Some of these we could probably just duplicate in our own codebase. Others that would not work for in the case where we are interacting with inspect components (e.g. ToolDef).

Let us know which ones you think make sense to make public.

jjallaire-aisi commented 2 days ago

Could you provide a short code snippet demonstrating how you use ToolDef? It may be that we should just export this but perhaps seeing your example will give me another idea for making the scenario work.

On the registry, we do have a --solver CLI option and solver = option for eval() that is intended to do this already. Note that these take a SolverSpec which can just be a simple string name (and the registry lookup / create is done). Dynamically binding to agents by registry. name should be a first class feature so if it can't be done flexibly enough w/ what we have I'd be keen to adapt it. I don't (yet) want to make the registry functions public b/c I think we might want a higher level / better type checked version of them.

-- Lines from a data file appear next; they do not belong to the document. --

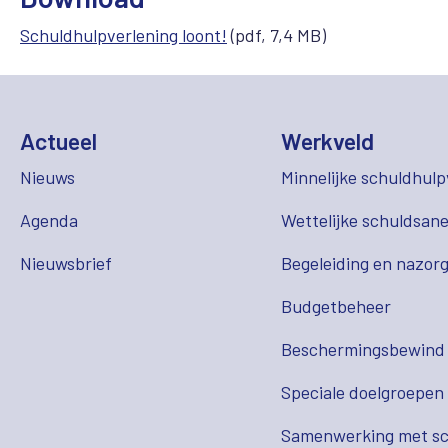
Schuldhulpverlening loont!
(pdf, 7,4 MB)
Actueel
Werkveld
Nieuws
Minnelijke schuldhulp
Agenda
Wettelijke schuldsane
Nieuwsbrief
Begeleiding en nazor
Budgetbeheer
Beschermingsbewind
Speciale doelgroepen
Samenwerking met sc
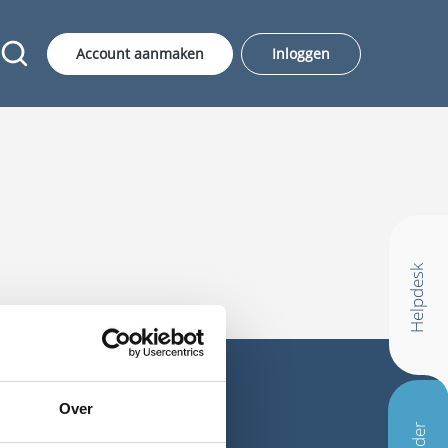
Account aanmaken
Inloggen
Helpdesk
Over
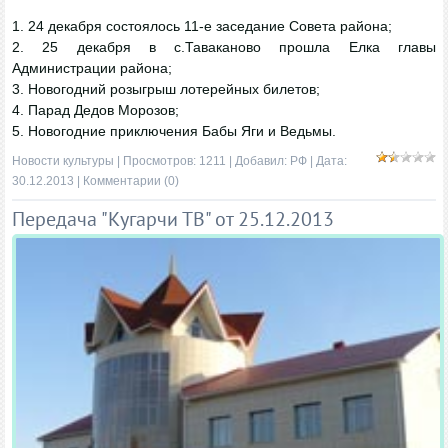
1. 24 декабря состоялось 11-е заседание Совета района;
2. 25 декабря в с.Таваканово прошла Елка главы
Администрации района;
3. Новогодний розыгрыш лотерейных билетов;
4. Парад Дедов Морозов;
5. Новогодние приключения Бабы Яги и Ведьмы.
Новости культуры
| Просмотров: 1211 | Добавил:
РФ
| Дата:
30.12.2013
|
Комментарии (0)
Передача "Кугарчи ТВ" от 25.12.2013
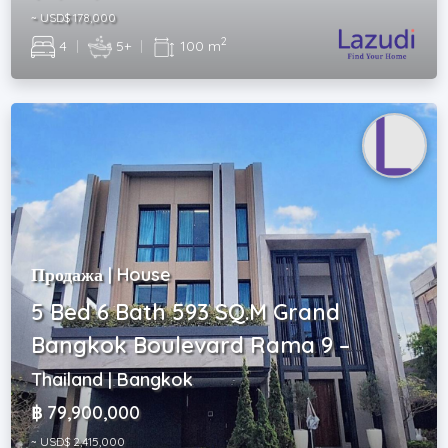
~ USD$ 178,000
2
4
|
5+
|
100 m
Продажа | House
5 Bed 6 Bath 593 SQ.M Grand
Bangkok Boulevard Rama 9 –
Thailand | Bangkok
฿ 79,900,000
~ USD$ 2,415,000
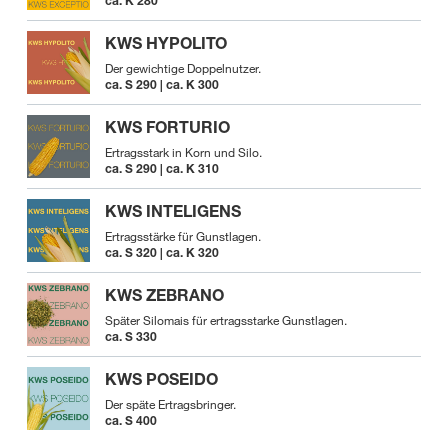
ca. K 280
KWS HYPOLITO
Der gewichtige Doppelnutzer.
ca. S 290 | ca. K 300
KWS FORTURIO
Ertragsstark in Korn und Silo.
ca. S 290 | ca. K 310
KWS INTELIGENS
Ertragsstärke für Gunstlagen.
ca. S 320 | ca. K 320
KWS ZEBRANO
Später Silomais für ertragsstarke Gunstlagen.
ca. S 330
KWS POSEIDO
Der späte Ertragsbringer.
ca. S 400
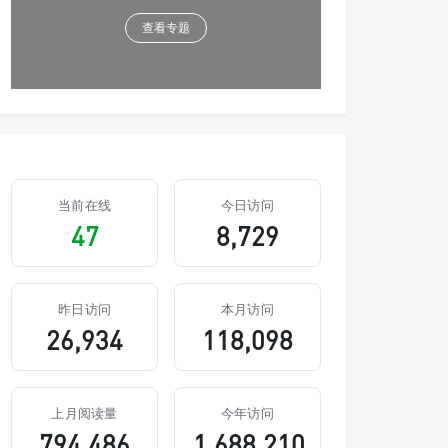
查看专题
当前在线
今日访问
47
8,729
昨日访问
本月访问
26,934
118,098
上月阅读量
今年访问
794,486
1,688,210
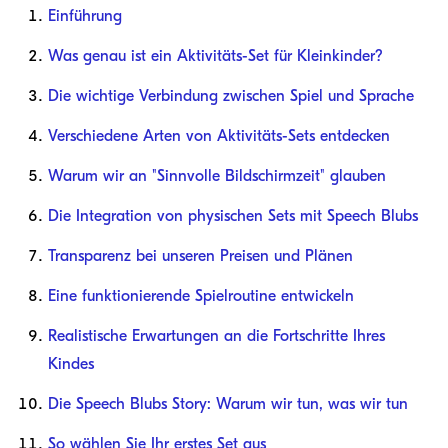
Einführung
Was genau ist ein Aktivitäts-Set für Kleinkinder?
Die wichtige Verbindung zwischen Spiel und Sprache
Verschiedene Arten von Aktivitäts-Sets entdecken
Warum wir an "Sinnvolle Bildschirmzeit" glauben
Die Integration von physischen Sets mit Speech Blubs
Transparenz bei unseren Preisen und Plänen
Eine funktionierende Spielroutine entwickeln
Realistische Erwartungen an die Fortschritte Ihres
Kindes
Die Speech Blubs Story: Warum wir tun, was wir tun
So wählen Sie Ihr erstes Set aus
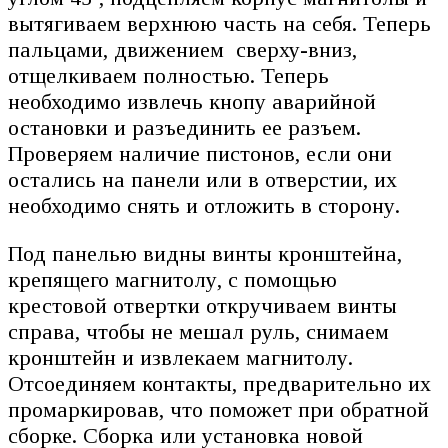
вытягиваем верхнюю часть на себя. Теперь
пальцами, движением сверху-вниз,
отщелкиваем полностью. Теперь
необходимо извлечь кнопу аварийной
остановки и разъединить ее разъем.
Проверяем наличие пистонов, если они
остались на панели или в отверстии, их
необходимо снять и отложить в сторону.
Под панелью видны винты кронштейна,
крепящего магнитолу, с помощью
крестовой отвертки откручиваем винты
справа, чтобы не мешал руль, снимаем
кронштейн и извлекаем магнитолу.
Отсоединяем контакты, предварительно их
промаркировав, что поможет при обратной
сборке. Сборка или установка новой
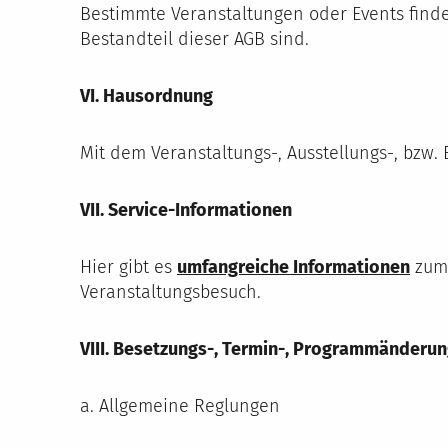
Bestimmte Veranstaltungen oder Events finden
Bestandteil dieser AGB sind.
VI. Hausordnung
Mit dem Veranstaltungs-, Ausstellungs-, bzw
VII. Service-Informationen
Hier gibt es
umfangreiche Informationen
zum 
Veranstaltungsbesuch.
VIII. Besetzungs-, Termin-, Programmänderu
a. Allgemeine Reglungen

On the last one re: custom chat providers I agree that it's a hole that we don't export these as they are used pretty frequently especially in our REST API based custom providers. The reason they aren't exported is that I don't think they are terribly well thought through (i.e. their a little janky and incomplete) and I don't want to commit to them long term in this form. In this case I'd recommend just doing the private imports for now until we can set aside time to make create a proper "toolkit" for people authoring custom model proviers.